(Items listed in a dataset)
◆ ◆ ◆ ◆
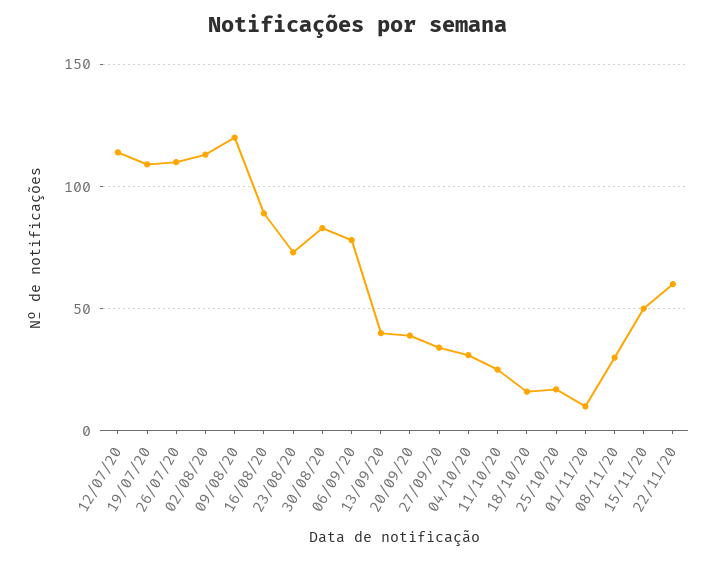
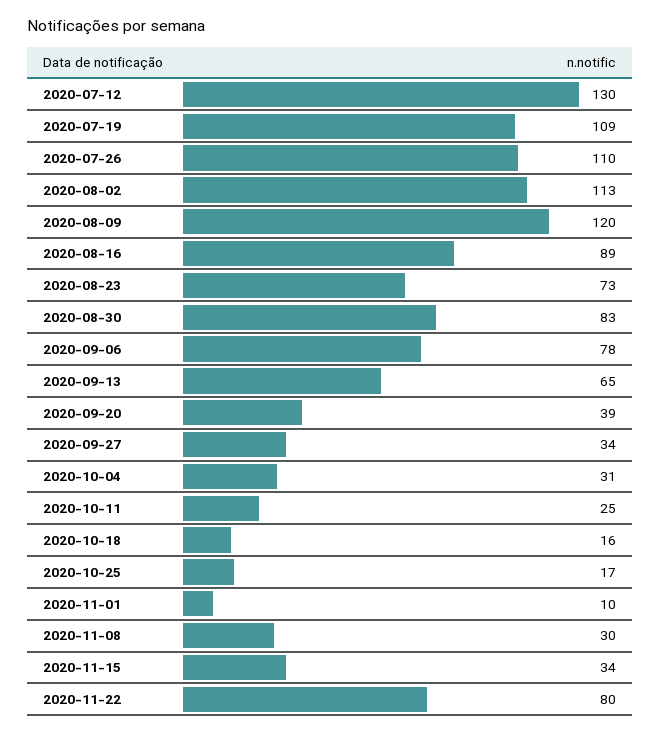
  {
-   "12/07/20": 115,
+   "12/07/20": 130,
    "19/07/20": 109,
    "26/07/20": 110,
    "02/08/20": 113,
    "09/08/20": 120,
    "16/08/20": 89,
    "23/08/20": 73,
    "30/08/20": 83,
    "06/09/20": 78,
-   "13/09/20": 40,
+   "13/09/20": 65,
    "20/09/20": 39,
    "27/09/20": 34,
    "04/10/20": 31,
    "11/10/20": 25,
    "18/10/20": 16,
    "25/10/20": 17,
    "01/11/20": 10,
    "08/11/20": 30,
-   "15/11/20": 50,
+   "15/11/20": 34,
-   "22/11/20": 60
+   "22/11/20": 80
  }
◆ ◆ ◆ ◆
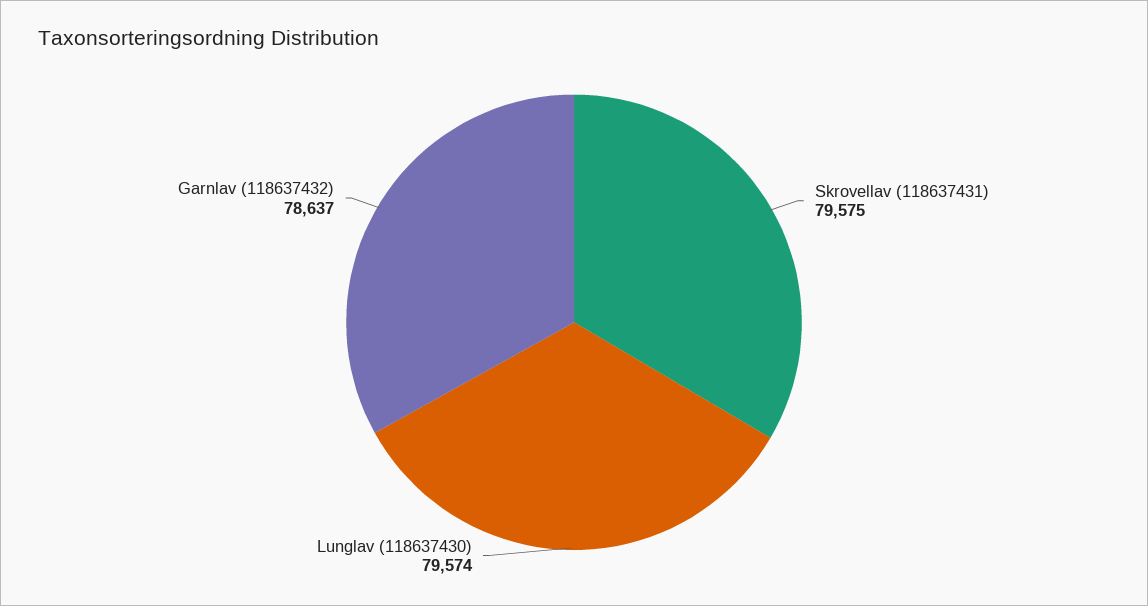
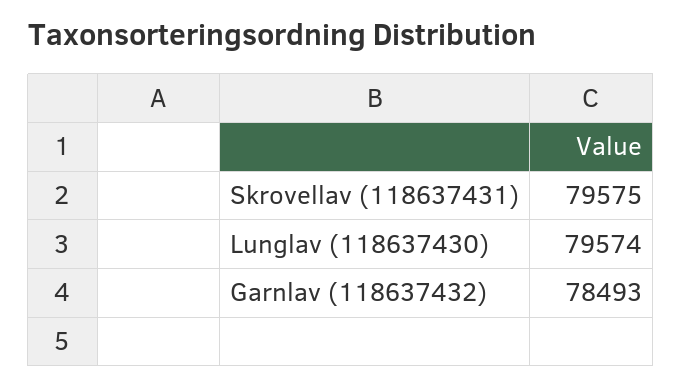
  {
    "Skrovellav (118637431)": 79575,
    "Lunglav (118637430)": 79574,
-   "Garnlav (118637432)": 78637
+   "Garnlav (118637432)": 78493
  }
◆ ◆ ◆ ◆
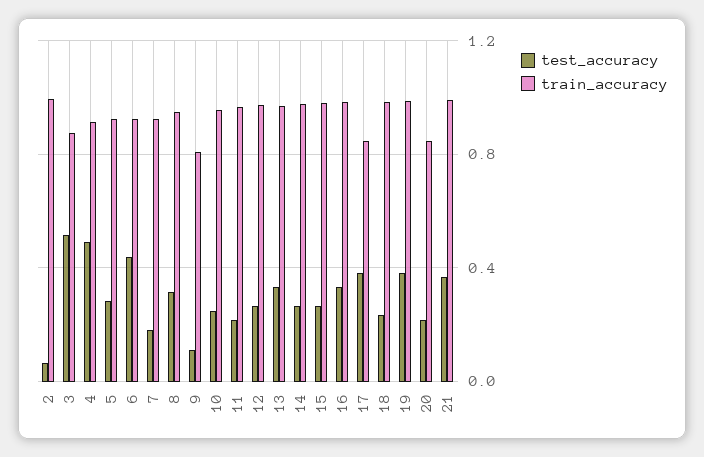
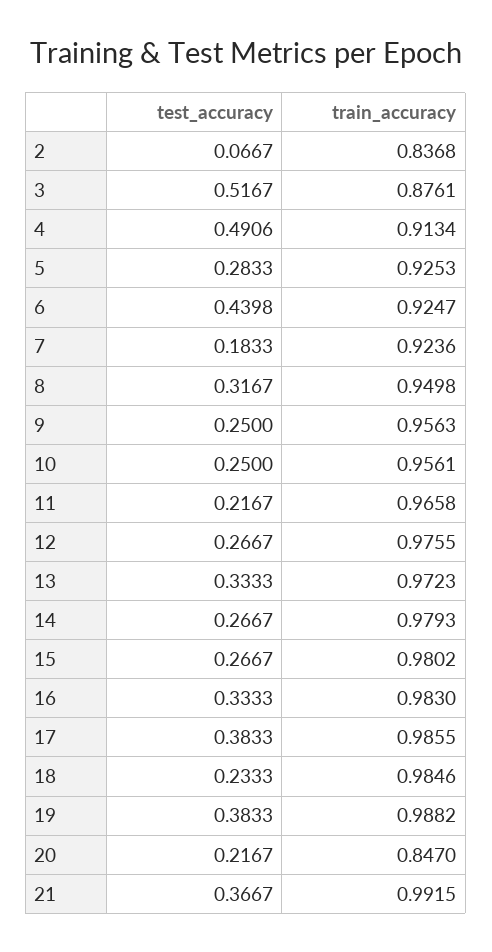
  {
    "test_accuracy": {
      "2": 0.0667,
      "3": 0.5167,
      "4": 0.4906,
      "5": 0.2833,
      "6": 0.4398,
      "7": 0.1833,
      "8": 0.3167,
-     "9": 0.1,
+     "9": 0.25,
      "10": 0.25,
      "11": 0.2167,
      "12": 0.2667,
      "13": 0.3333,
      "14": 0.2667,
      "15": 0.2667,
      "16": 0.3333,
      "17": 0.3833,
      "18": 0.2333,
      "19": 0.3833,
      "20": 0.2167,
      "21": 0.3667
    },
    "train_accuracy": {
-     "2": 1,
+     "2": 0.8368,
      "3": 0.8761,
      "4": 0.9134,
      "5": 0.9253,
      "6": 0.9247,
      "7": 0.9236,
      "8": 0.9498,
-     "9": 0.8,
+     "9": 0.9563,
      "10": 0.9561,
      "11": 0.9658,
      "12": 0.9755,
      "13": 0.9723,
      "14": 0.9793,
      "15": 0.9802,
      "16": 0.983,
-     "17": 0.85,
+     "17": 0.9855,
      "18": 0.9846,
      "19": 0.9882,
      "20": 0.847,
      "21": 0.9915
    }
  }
◆ ◆ ◆ ◆
If a line of the entries above holds "Garnlav", count it, then report the total alone.

2